**Data shown**
════════════════

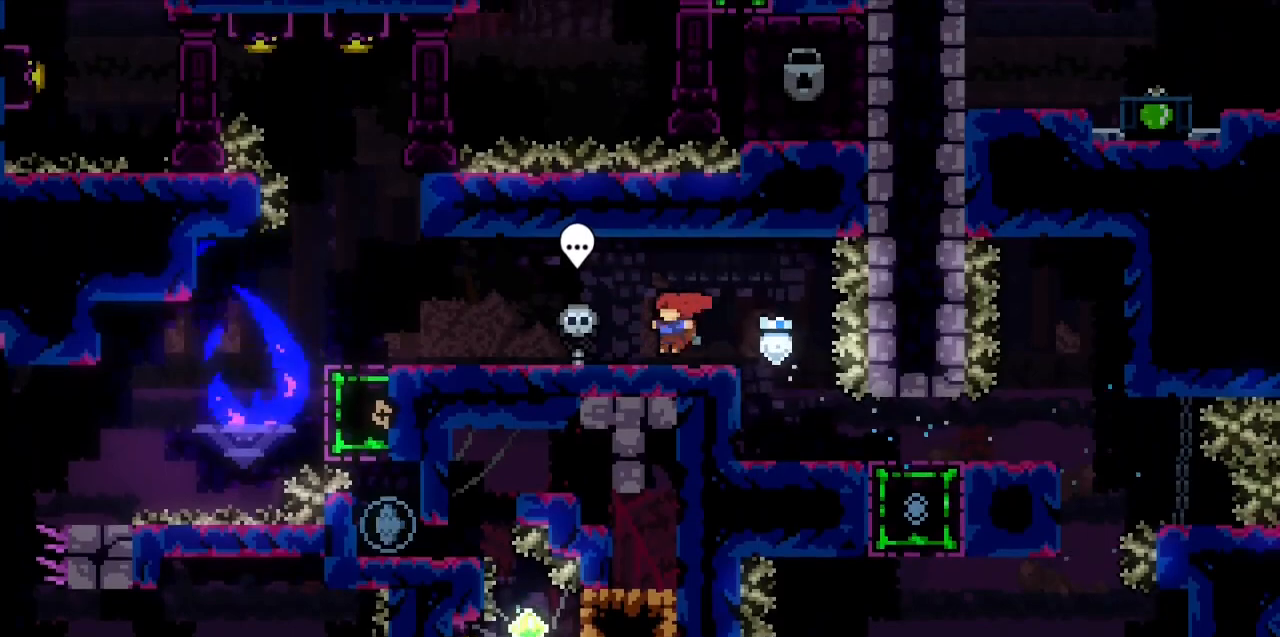
{"keys": ["left"], "events": [[117, "x", "down"], [200, "x", "up"]]}
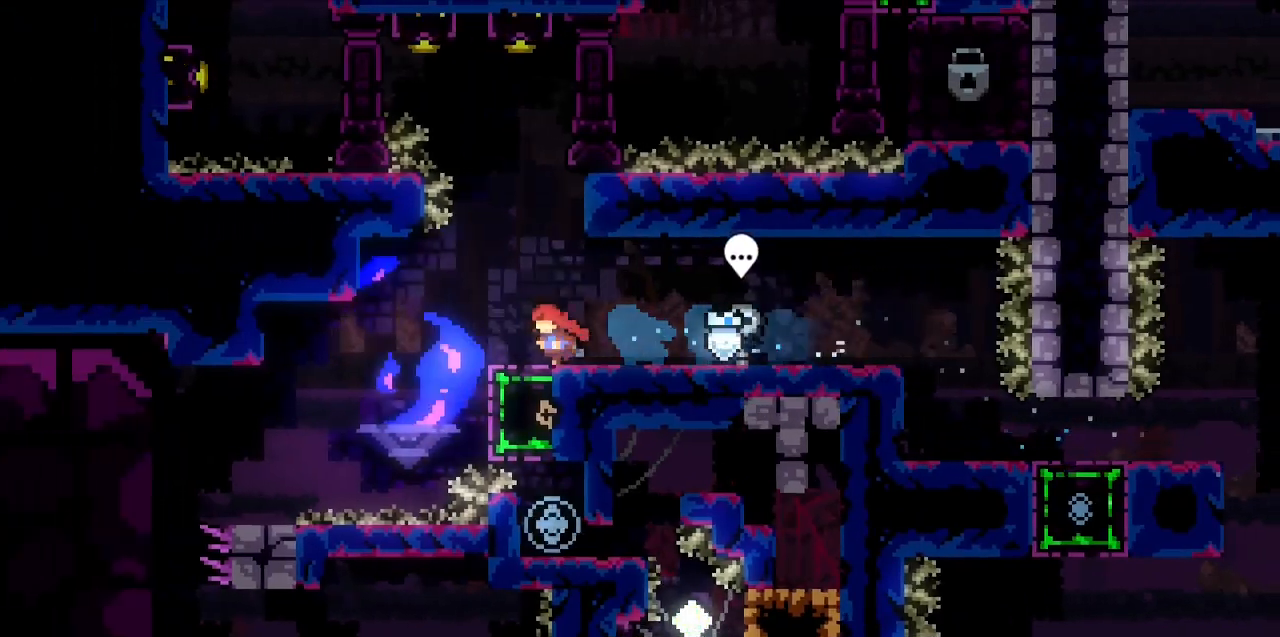
{"keys": ["up", "z"], "events": [[33, "left", "up"], [67, "c", "down"], [167, "right", "down"], [217, "z", "down"], [417, "c", "up"], [417, "right", "up"], [417, "up", "down"]]}
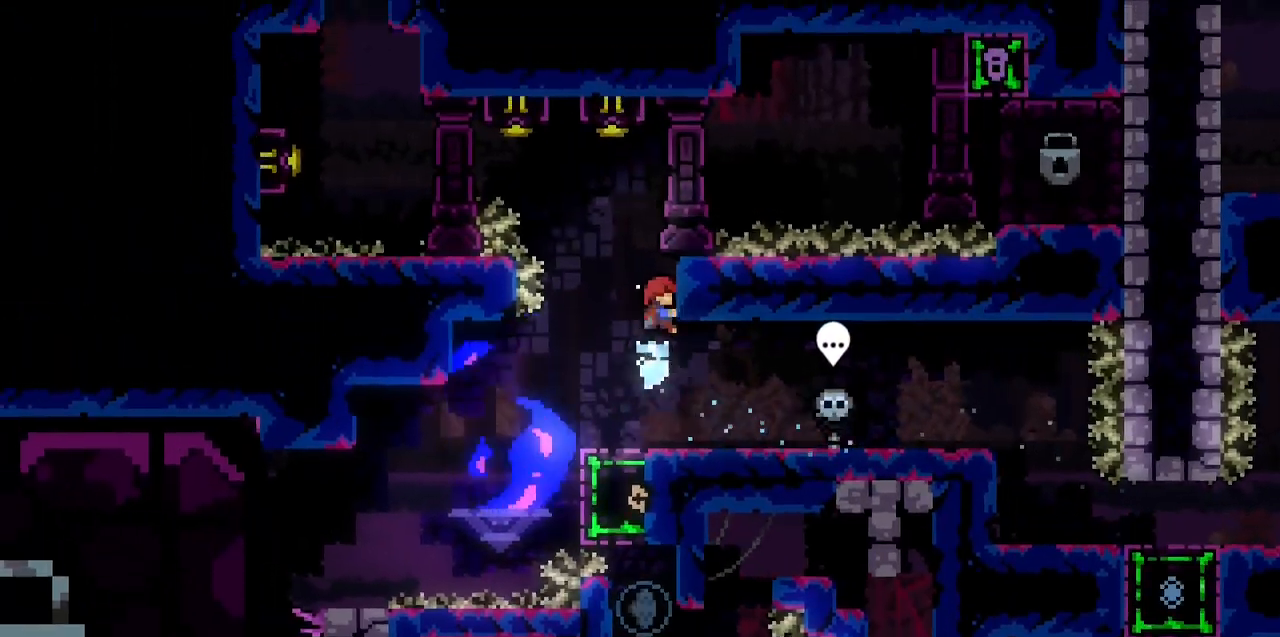
{"keys": ["c", "left", "up", "x", "z"], "events": [[133, "up", "up"], [183, "c", "down"], [183, "left", "down"], [367, "up", "down"], [367, "x", "down"]]}
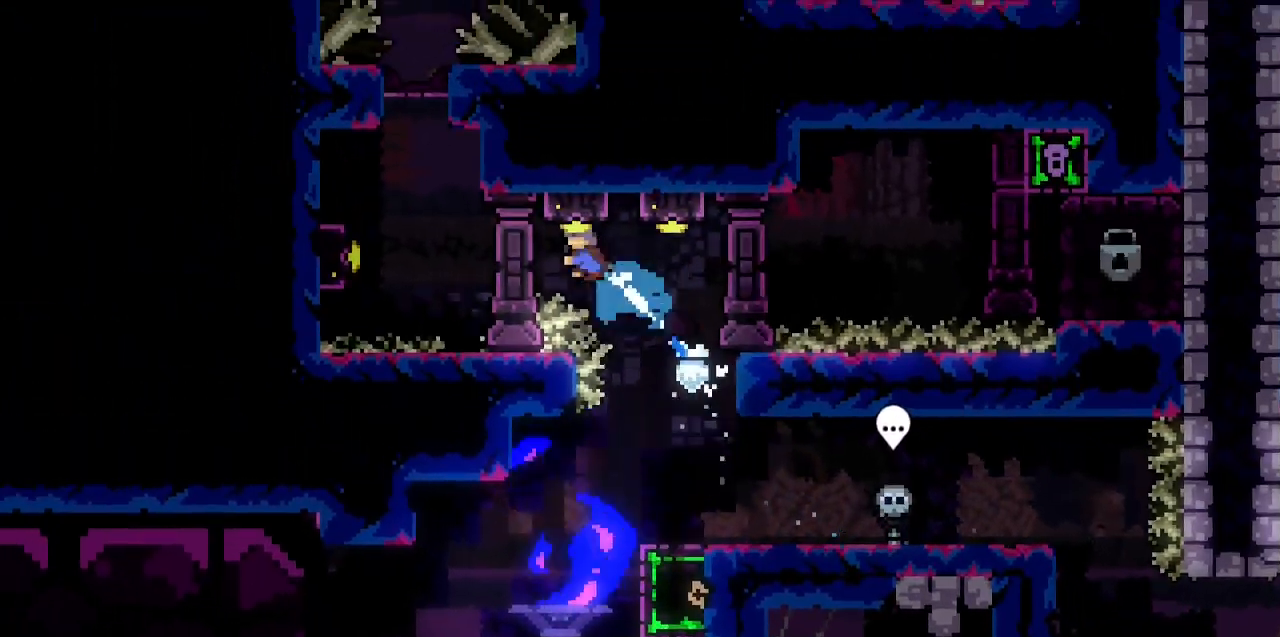
{"keys": ["right"], "events": [[17, "c", "up"], [17, "x", "up"], [67, "up", "up"], [117, "left", "up"], [167, "c", "down"], [167, "right", "down"], [333, "c", "up"], [333, "z", "up"]]}
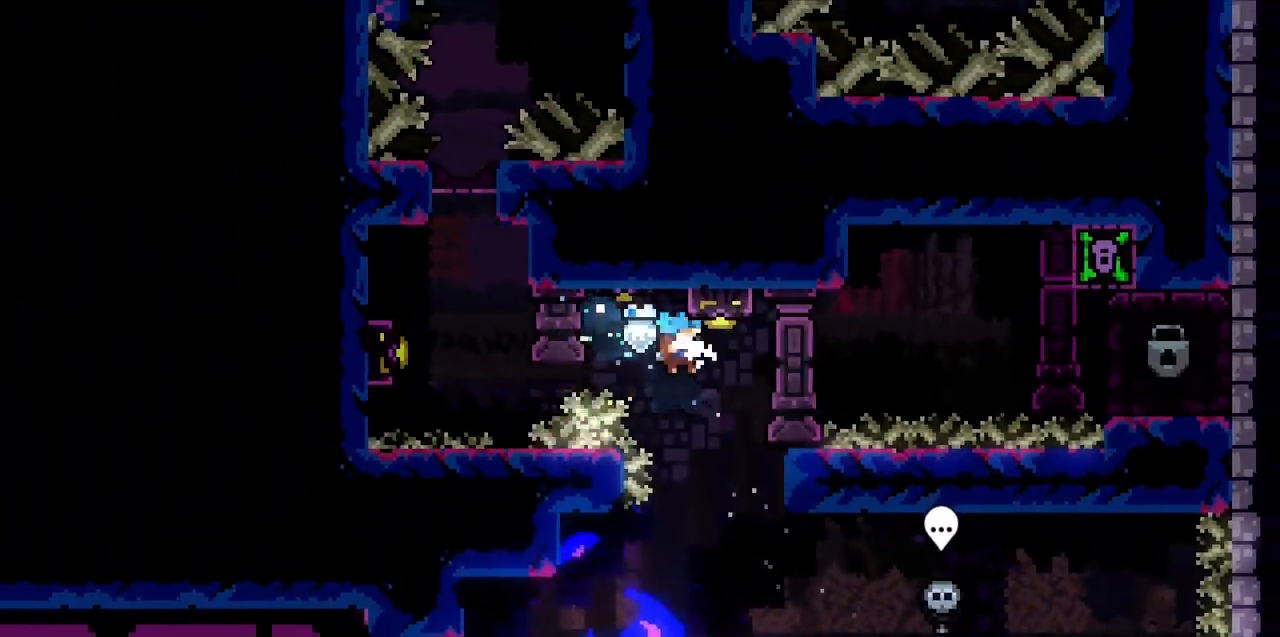
{"keys": ["c"], "events": [[67, "right", "up"], [500, "c", "down"]]}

════════════════

**Problem requirements**
Repeat the listing in full and exactly. Do not include any images.

**Solution to the problem**
{"keys": ["left"], "events": [[117, "x", "down"], [200, "x", "up"]]}
{"keys": ["up", "z"], "events": [[33, "left", "up"], [67, "c", "down"], [167, "right", "down"], [217, "z", "down"], [417, "c", "up"], [417, "right", "up"], [417, "up", "down"]]}
{"keys": ["c", "left", "up", "x", "z"], "events": [[133, "up", "up"], [183, "c", "down"], [183, "left", "down"], [367, "up", "down"], [367, "x", "down"]]}
{"keys": ["right"], "events": [[17, "c", "up"], [17, "x", "up"], [67, "up", "up"], [117, "left", "up"], [167, "c", "down"], [167, "right", "down"], [333, "c", "up"], [333, "z", "up"]]}
{"keys": ["c"], "events": [[67, "right", "up"], [500, "c", "down"]]}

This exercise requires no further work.